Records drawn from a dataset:
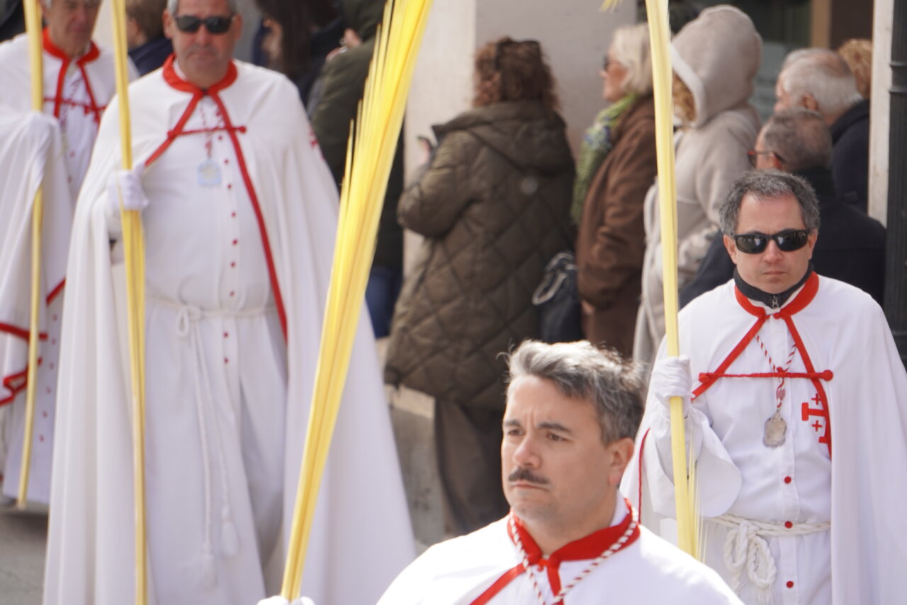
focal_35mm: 237
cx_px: 454
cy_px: 302
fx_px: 5970
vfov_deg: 5.8
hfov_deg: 8.7
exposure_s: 1/250
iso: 250
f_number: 6.3
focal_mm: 158
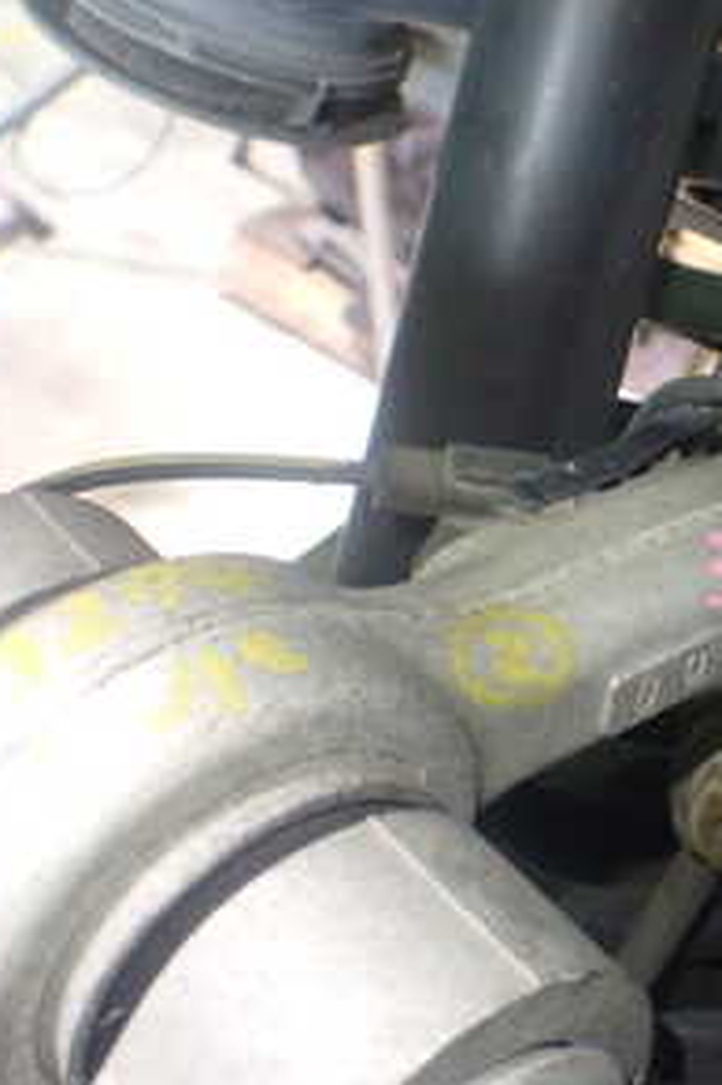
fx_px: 1927
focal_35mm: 64
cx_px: 885
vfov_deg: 31.4
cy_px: 470
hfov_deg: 19.8
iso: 800
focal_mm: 5.4
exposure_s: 1/50
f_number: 2.3
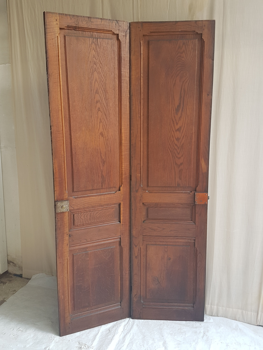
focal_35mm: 26
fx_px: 263
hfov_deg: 53.1
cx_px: 132
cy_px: 175
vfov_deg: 67.3
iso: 40
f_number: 1.7
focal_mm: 4.2
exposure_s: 1/50
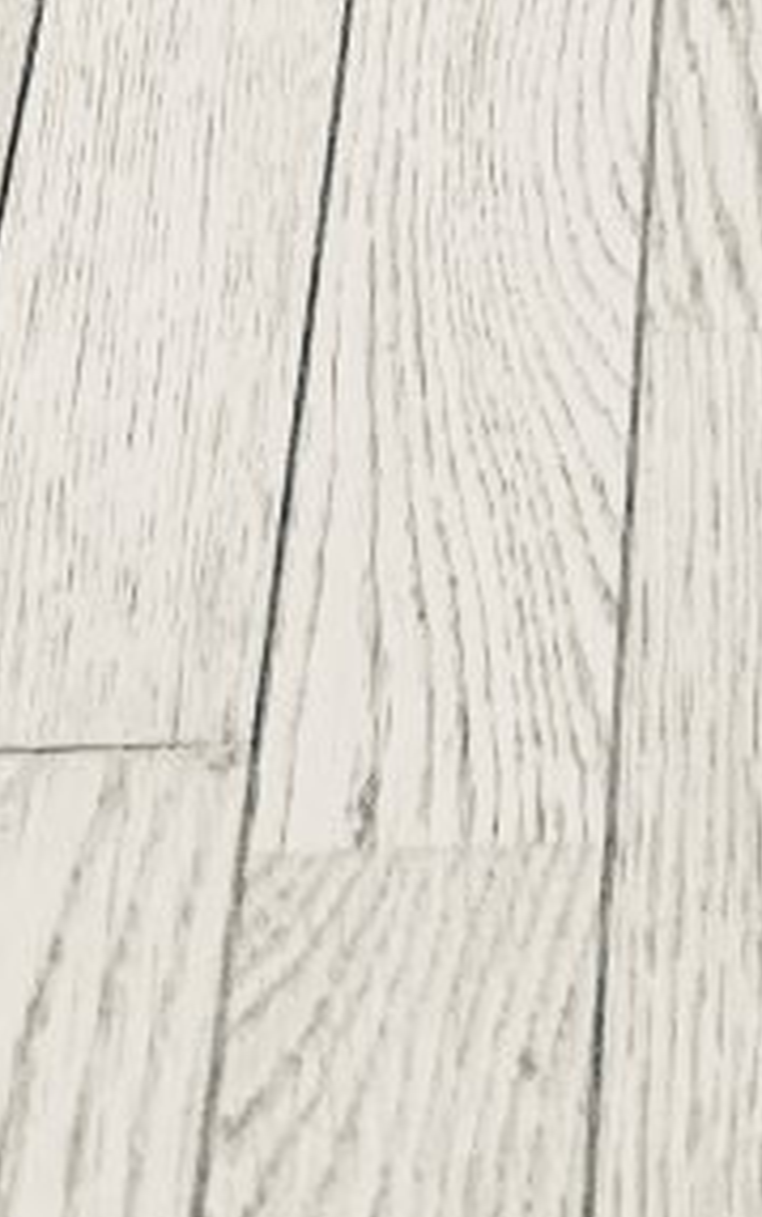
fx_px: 5112
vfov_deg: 10.6
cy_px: -2119
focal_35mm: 154
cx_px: 1009
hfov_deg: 8.4
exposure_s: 1/77
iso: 100
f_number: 1.8
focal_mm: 4.25
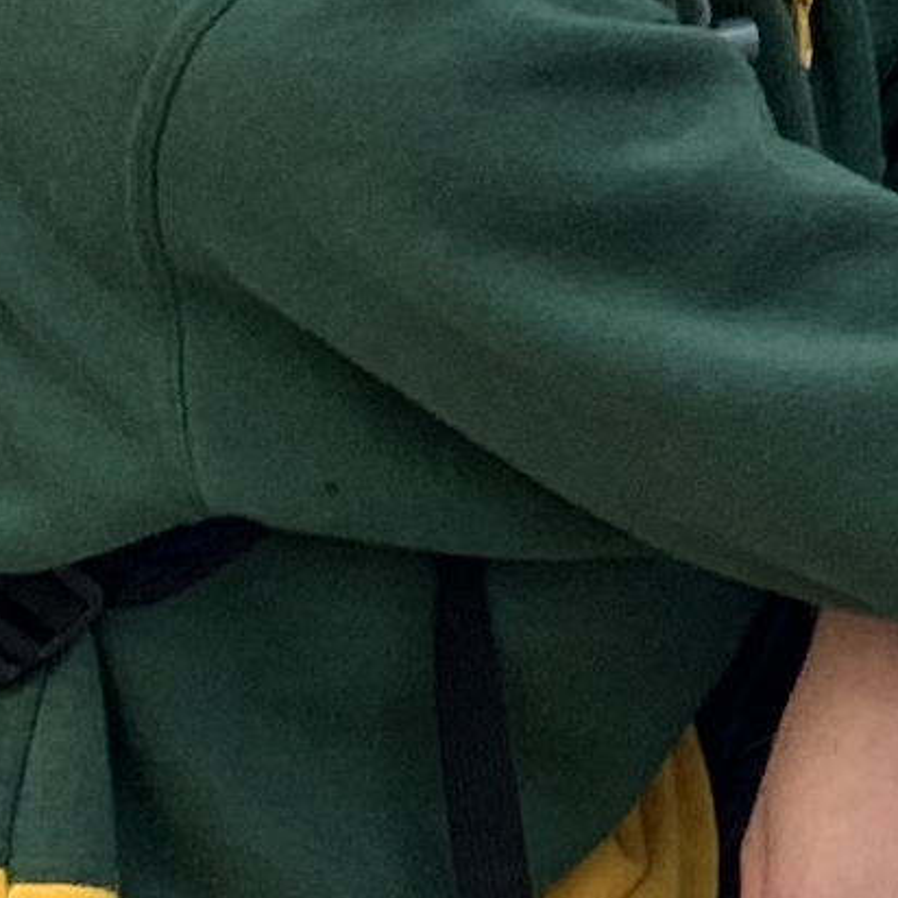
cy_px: -1125
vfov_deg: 7.4
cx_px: 2825
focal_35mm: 225
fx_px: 6604
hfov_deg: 6.9
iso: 25
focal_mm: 4.25
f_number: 1.8
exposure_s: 1/122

> [EXERCISE DETAILS] Nothing but the lines from the one that holds "cx_px: 1009" through the end of the data should appear, written out exactly, without pictures.

> [REPLY TO THE TASK]
cx_px: 1009
hfov_deg: 8.4
exposure_s: 1/77
iso: 100
f_number: 1.8
focal_mm: 4.25
cy_px: -1125
vfov_deg: 7.4
cx_px: 2825
focal_35mm: 225
fx_px: 6604
hfov_deg: 6.9
iso: 25
focal_mm: 4.25
f_number: 1.8
exposure_s: 1/122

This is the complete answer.